Max Lewisnsky (James McAvoy) is a cop who is badly injured after a confrontation with arch nemesis Jacob Sternwood (Mark Strong) following a heist. His poor judgment allows bad guy Sternwood to slip between his fingers and vanish into the underground. Lewinky’s credibility within the force is damaged and, sapped of his vitality, he trundles along through the day-to-day grind of everyday police work. But when Sternwood’s son ends up in hospital after being shot, hope is reborn with the prospect of the elusive criminal re-emerging. A cat-and-mouse game ensues, but what the two fail to realise is that their story is but one element of a complex conspiracy—and the consequences for both men could be fatal.
There is a political storm brewing in the city because gun crime is rapidly spiralling out of control. Well, supposedly—there are few everyday citizens in this film, just a handful of cops and robbers chasing each other around a vast but sparsely populated urban space, usually at nighttime. This after-hours emphasis is appropriate, because the viewer is in the dark as to the nature of vital plot developments. Characters disappear only to pop up dead 35 minutes later with little explanation as to how or why. Others seem integral to the wider conspiracy, but the nature of their relationship to unseen co-conspirators is a mystery.
McAvoy and Strong embrace their roles with gusto; McAvoy as the sullen cop with a short fuse and a heavy heart, Strong as the career criminal with a haunted look permanently etched on his face. McAvoy is not short on application, but it is difficult to reconcile his boyish looks with the character he portrays. The Scot has said that Lewsinsky and Sternwood are ‘just like the two guys in Heat‘, but that is a bit of a stretch when so little is revealed about their motivations and the history of their relationship. The two don’t have much to say for themselves any time they are within earshot of one another and the actors’ efforts are rendered redundant as a result.

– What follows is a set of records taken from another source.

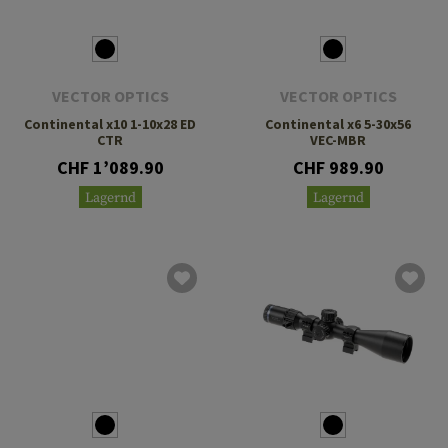
VECTOR OPTICS
VECTOR OPTICS
Continental x10 1-10x28 ED
Continental x6 5-30x56
CTR
VEC-MBR
CHF 1’089.90
CHF 989.90
Lagernd
Lagernd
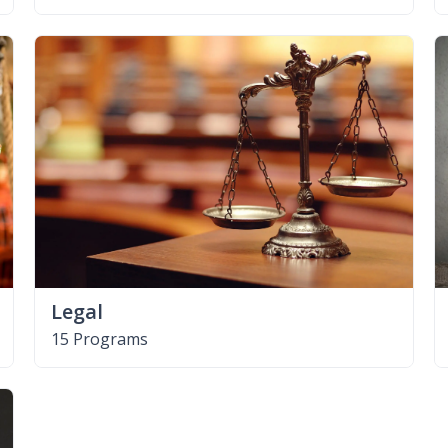
Legal
15 Programs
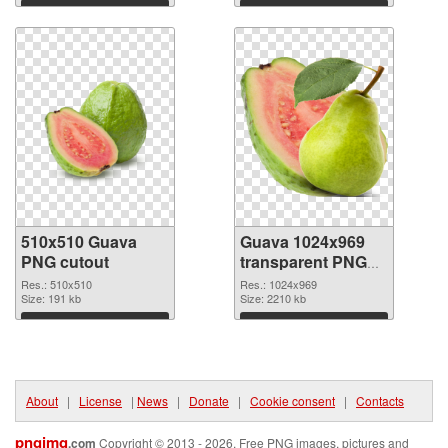
Download
Download
510x510 Guava
Guava 1024x969
PNG cutout
transparent PNG
graphic
Res.: 510x510
Res.: 1024x969
Size: 191 kb
Size: 2210 kb
Download
Download
About
|
License
|
News
|
Donate
|
Cookie consent
|
Contacts
pngimg
.com
Copyright © 2013 - 2026. Free PNG images, pictures and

In some ways Welcome to the Punch is indeed reminiscent of Heat, and of Hong Kong flick Infernal Affairs. The action scenes are well choreographed, with thrilling chases, explosions and tension-filled standoffs. But the marriage of style and substance is wholly absent. Creevy seems to have made a concerted effort to keep the audience out of the loop, holding his cards close to his chest until the big reveal during the final moments. That might suit some viewers just fine, but posterity is unlikely to look favourably upon this disjointed and forgettable venture.